THE EXERCISE.
Copy out every line of the records below without changing anything, leaving out the pictures.

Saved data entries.

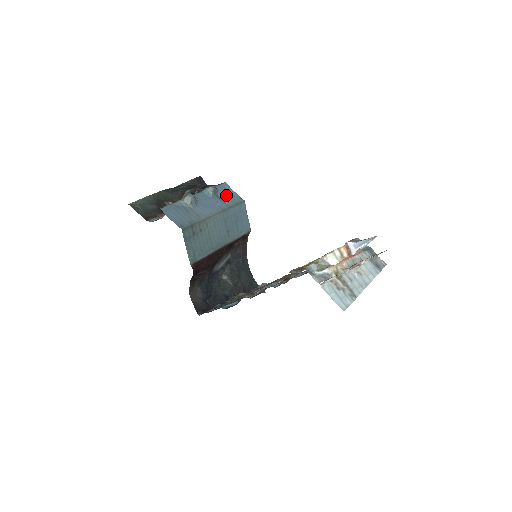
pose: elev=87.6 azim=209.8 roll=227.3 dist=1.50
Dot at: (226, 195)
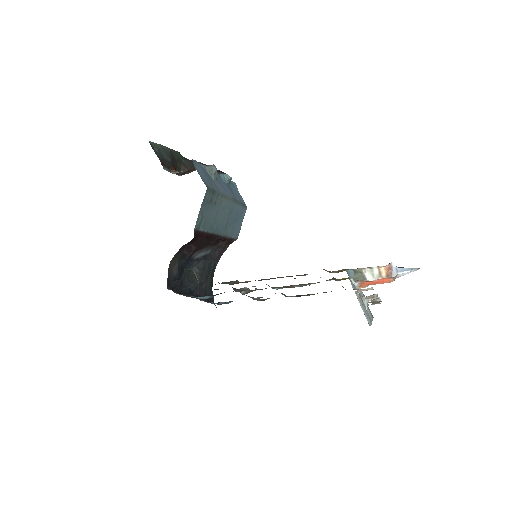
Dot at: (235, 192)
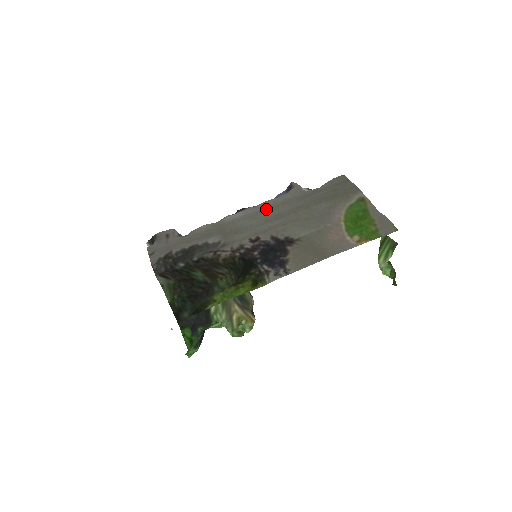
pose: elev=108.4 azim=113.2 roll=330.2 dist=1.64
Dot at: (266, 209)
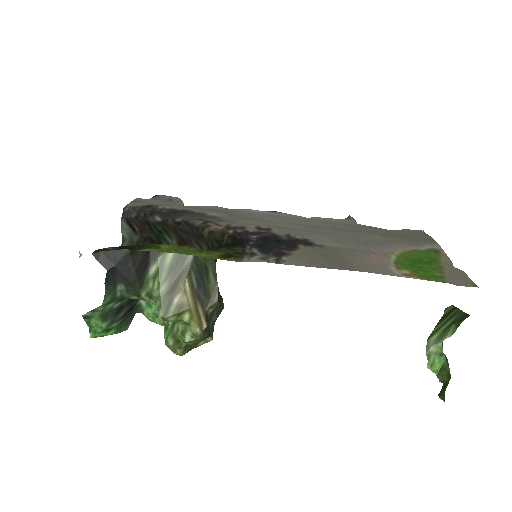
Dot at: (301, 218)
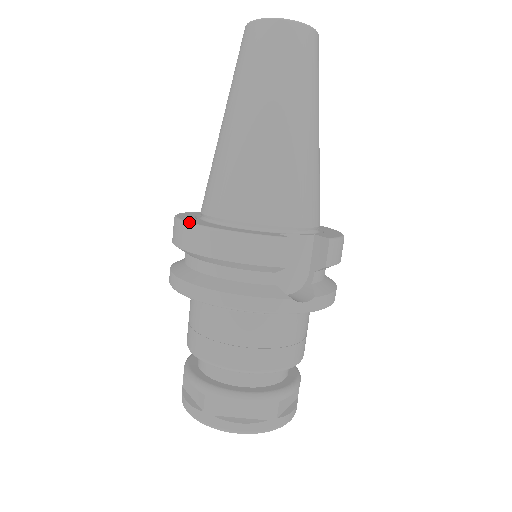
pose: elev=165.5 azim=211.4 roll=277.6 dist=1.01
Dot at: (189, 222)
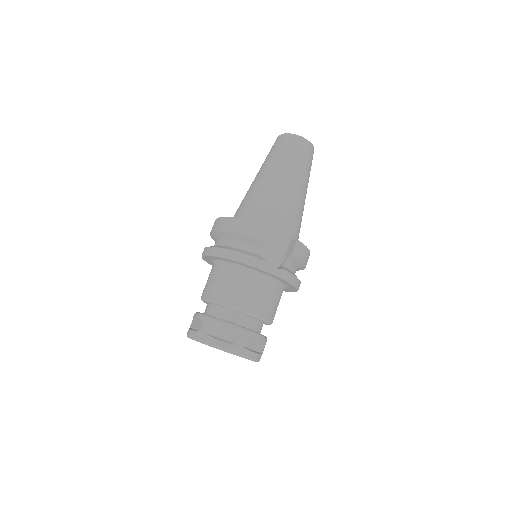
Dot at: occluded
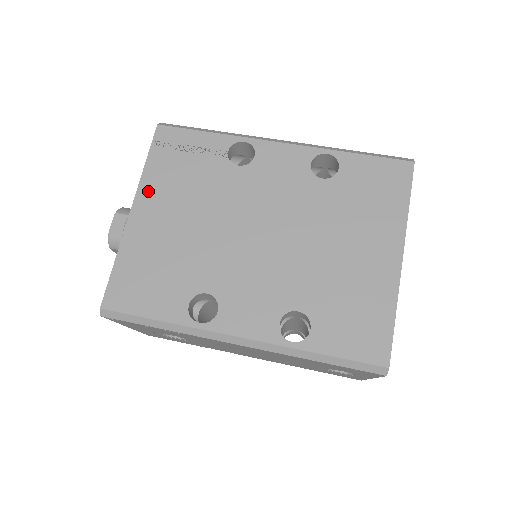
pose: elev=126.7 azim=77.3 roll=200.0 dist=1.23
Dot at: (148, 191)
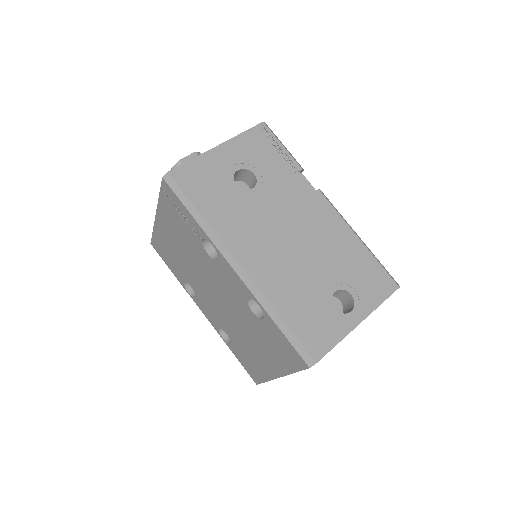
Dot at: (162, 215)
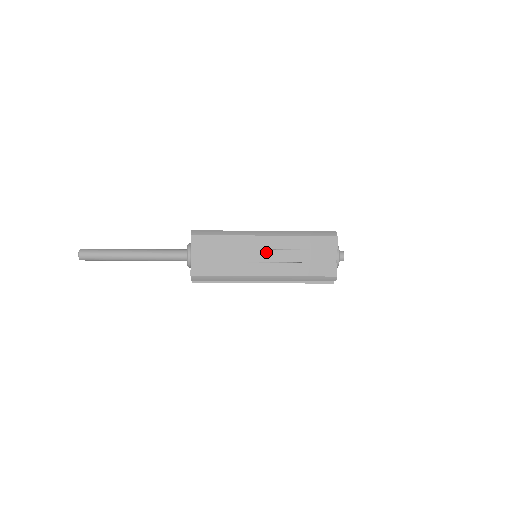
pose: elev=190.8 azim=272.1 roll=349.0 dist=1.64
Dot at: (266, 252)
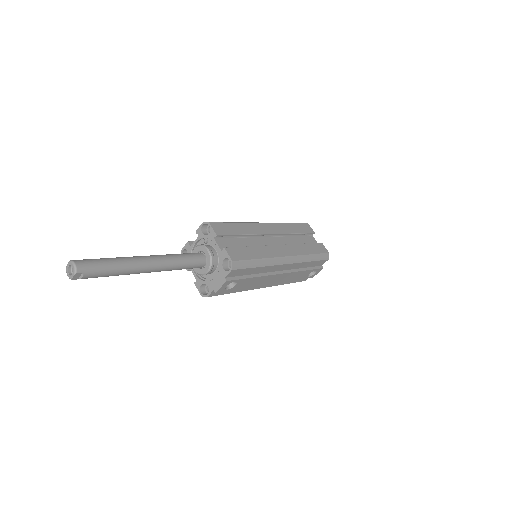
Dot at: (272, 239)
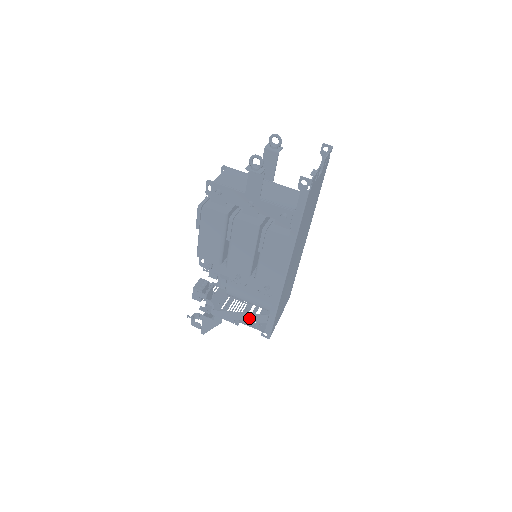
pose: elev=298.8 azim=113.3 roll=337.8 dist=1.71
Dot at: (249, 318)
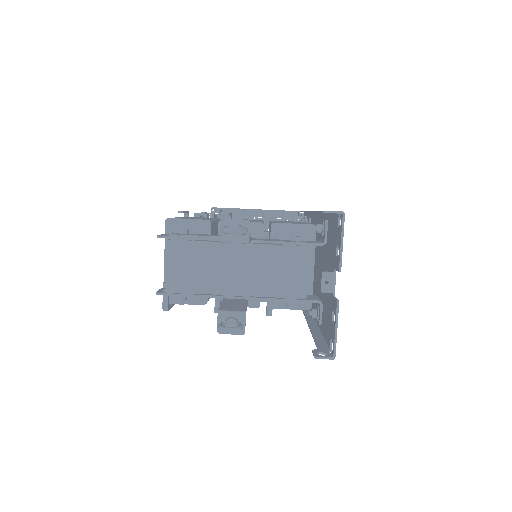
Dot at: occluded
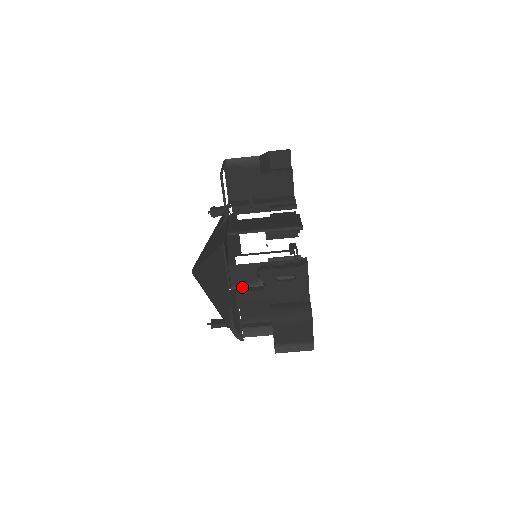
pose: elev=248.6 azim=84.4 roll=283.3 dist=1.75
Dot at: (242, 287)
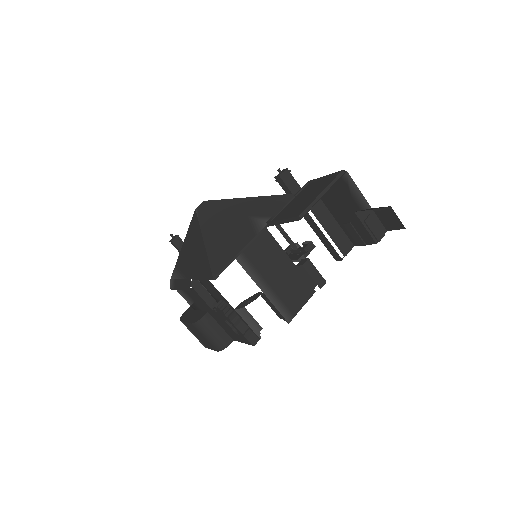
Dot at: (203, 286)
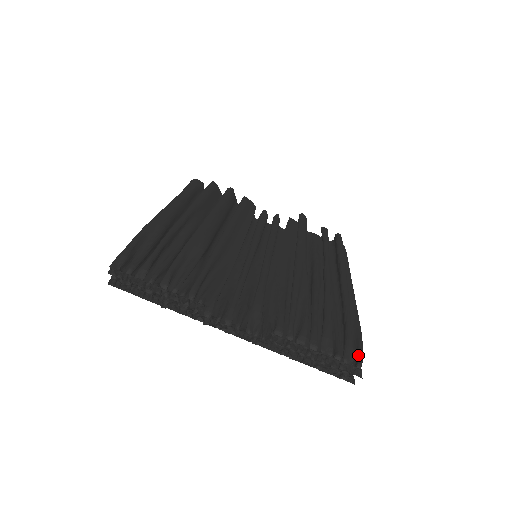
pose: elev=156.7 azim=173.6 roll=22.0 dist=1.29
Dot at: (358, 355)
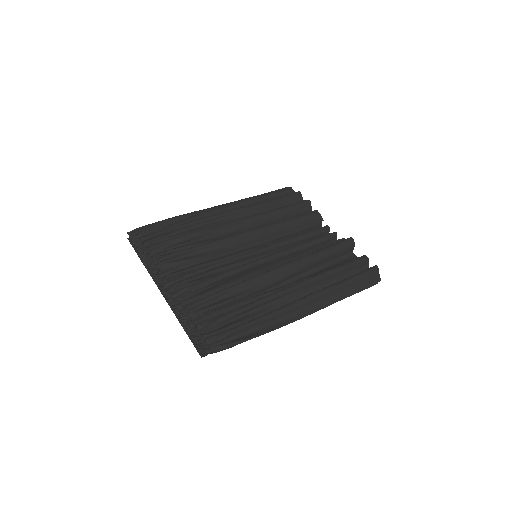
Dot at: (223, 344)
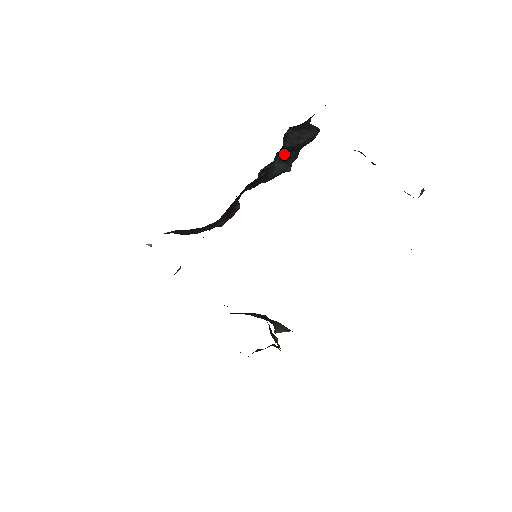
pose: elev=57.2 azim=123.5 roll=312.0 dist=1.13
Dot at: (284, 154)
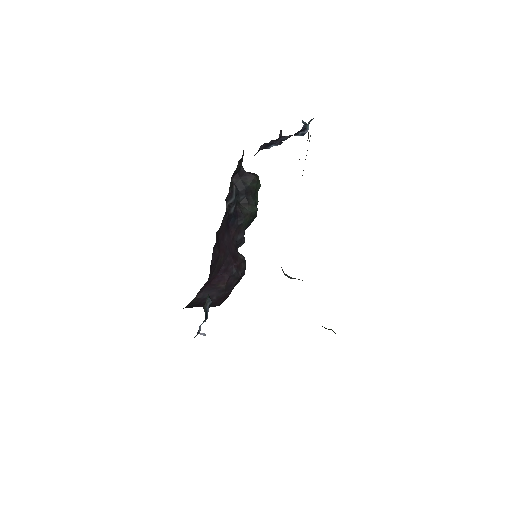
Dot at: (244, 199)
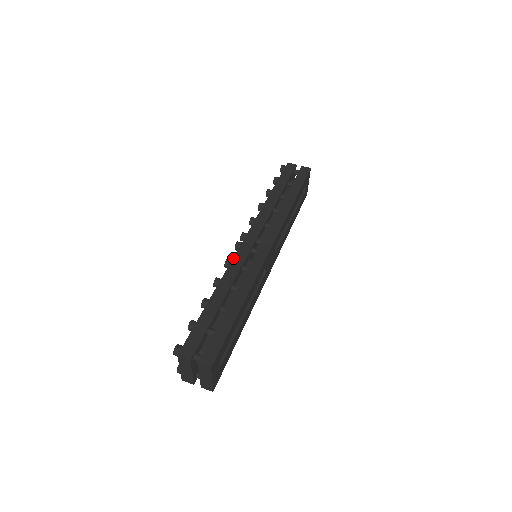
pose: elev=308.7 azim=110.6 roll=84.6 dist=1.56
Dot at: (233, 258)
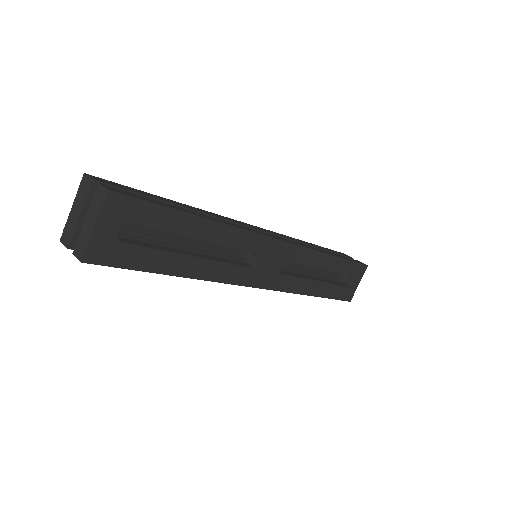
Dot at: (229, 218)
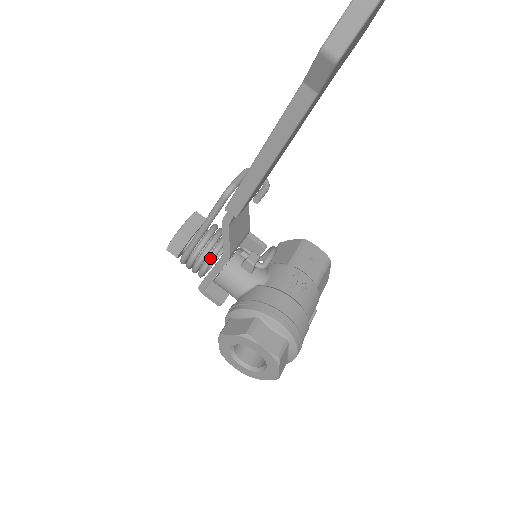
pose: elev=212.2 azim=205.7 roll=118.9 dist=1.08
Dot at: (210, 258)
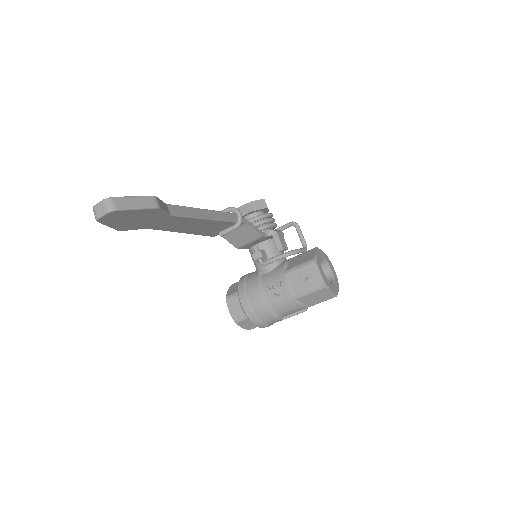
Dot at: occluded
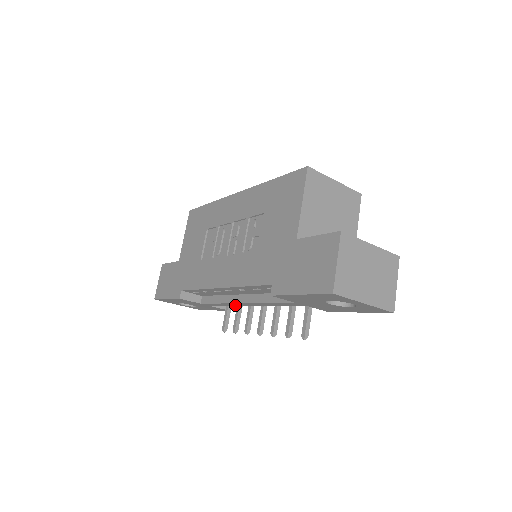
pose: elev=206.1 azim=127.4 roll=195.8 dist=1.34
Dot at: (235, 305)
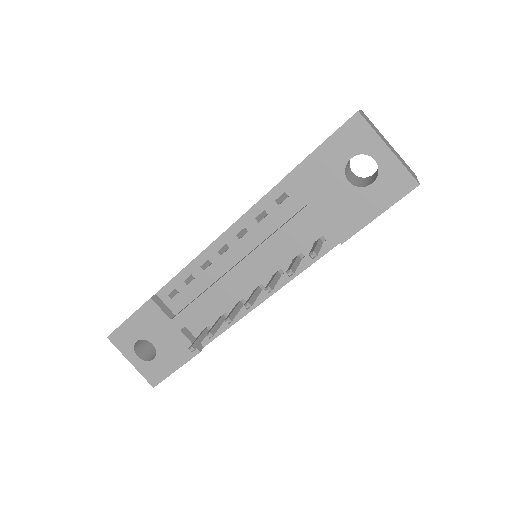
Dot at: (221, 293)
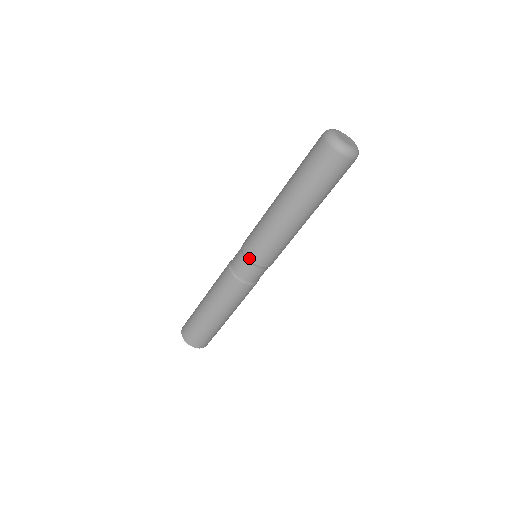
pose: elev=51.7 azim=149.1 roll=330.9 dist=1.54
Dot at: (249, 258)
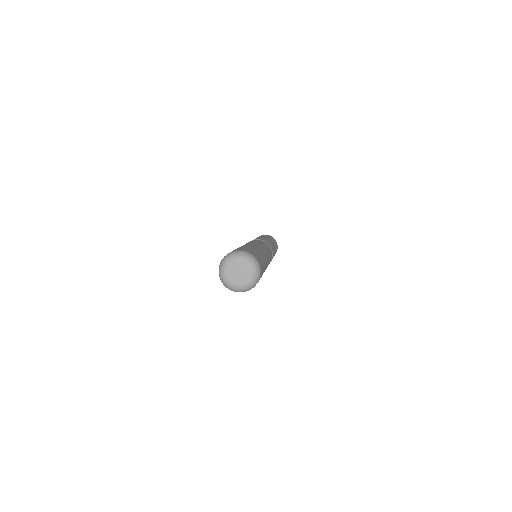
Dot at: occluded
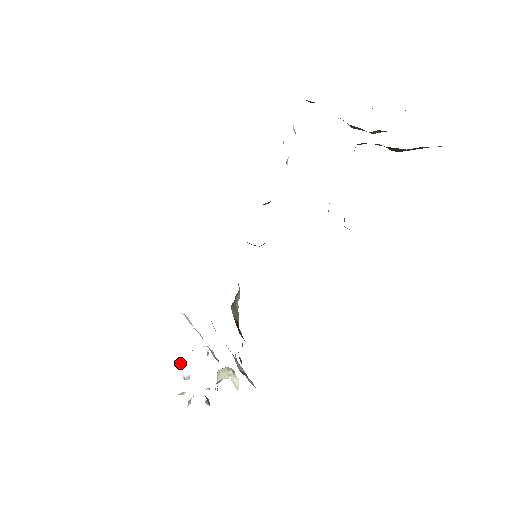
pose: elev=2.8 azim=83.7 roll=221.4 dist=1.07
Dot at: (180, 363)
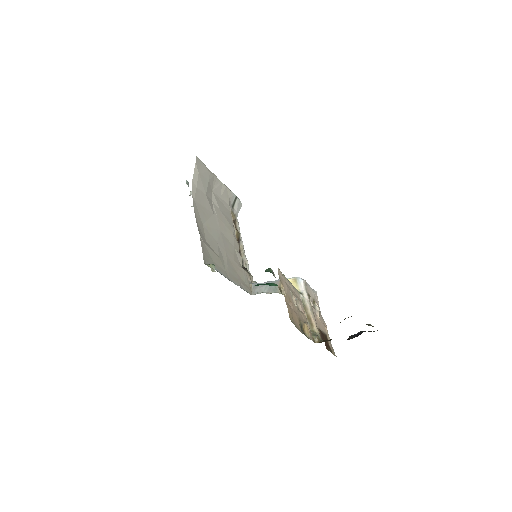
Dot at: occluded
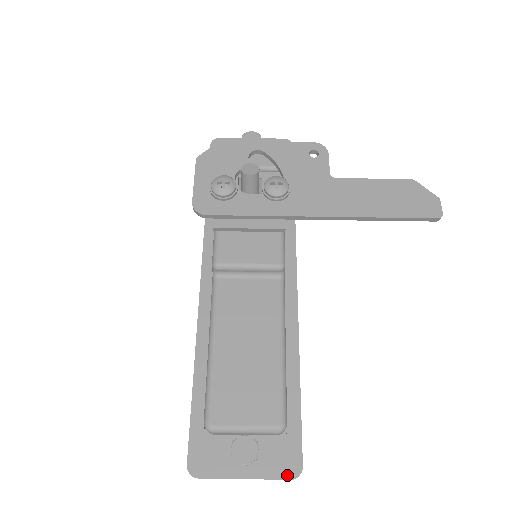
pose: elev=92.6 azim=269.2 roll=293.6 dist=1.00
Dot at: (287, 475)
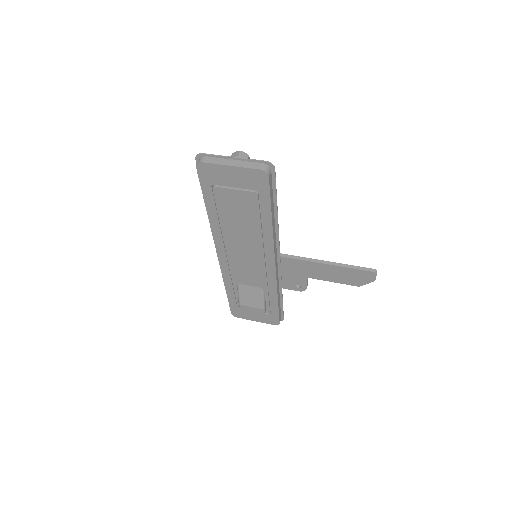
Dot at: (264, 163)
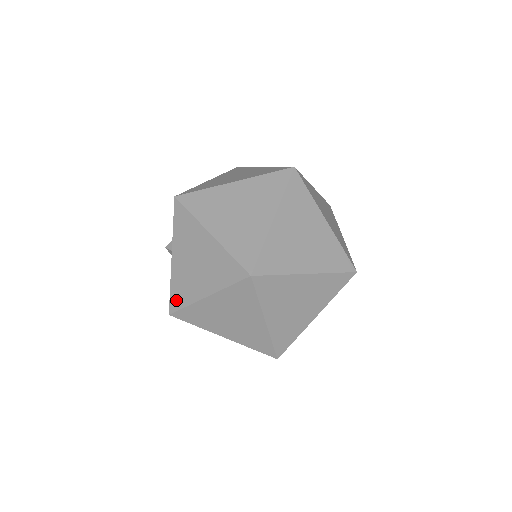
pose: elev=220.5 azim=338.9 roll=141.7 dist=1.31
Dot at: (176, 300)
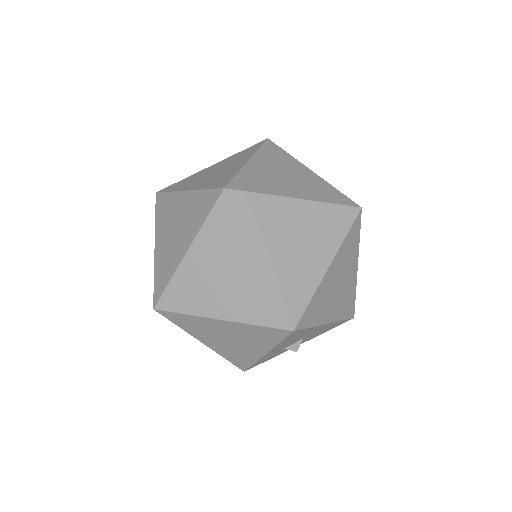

COMPLETED TASK.
pose: elev=87.6 azim=209.8 roll=227.3 dist=1.50
Dot at: (226, 195)
Dot at: (235, 192)
pose: elev=108.4 azim=113.2 roll=330.2 dist=1.64
Dot at: (266, 209)
Dot at: (301, 218)
pose: elev=165.5 azim=211.4 roll=277.6 dist=1.01
Dot at: (189, 222)
Dot at: occluded
pose: elev=126.7 azim=77.3 roll=200.0 dist=1.23
Dot at: (148, 191)
Dot at: (162, 215)
pose: elev=190.8 azim=272.1 roll=349.0 dist=1.64
Dot at: (266, 252)
Dot at: (272, 239)
pose: elev=298.8 azim=113.3 roll=337.8 dist=1.71
Dot at: (249, 318)
Dot at: occluded
pose: elev=248.6 azim=84.4 roll=283.3 dist=1.75
Dot at: (242, 287)
Dot at: (203, 286)
pose: elev=156.7 azim=173.6 roll=22.0 dist=1.29
Dot at: (358, 355)
Dot at: (223, 344)
pose: elev=57.2 azim=123.5 roll=312.0 dist=1.13
Dot at: (284, 154)
Dot at: (244, 199)
pose: elev=308.7 azim=110.6 roll=84.6 dist=1.56
Dot at: (233, 258)
Dot at: (229, 218)
pose: elev=212.2 azim=205.7 roll=118.9 dist=1.08
Dot at: (210, 258)
Dot at: occluded
pose: elev=206.1 azim=127.4 roll=195.8 dist=1.34
Dot at: (235, 305)
Dot at: (221, 293)
pose: elev=51.7 azim=149.1 roll=330.9 dist=1.54
Dot at: (249, 258)
Dot at: occluded
pose: elev=2.8 azim=83.7 roll=221.4 dist=1.07
Dot at: (180, 363)
Dot at: occluded
pose: elev=92.6 azim=269.2 roll=293.6 dist=1.00
Dot at: (287, 475)
Dot at: (264, 163)
pose: elev=220.5 azim=338.9 roll=141.7 dist=1.31
Dot at: (176, 300)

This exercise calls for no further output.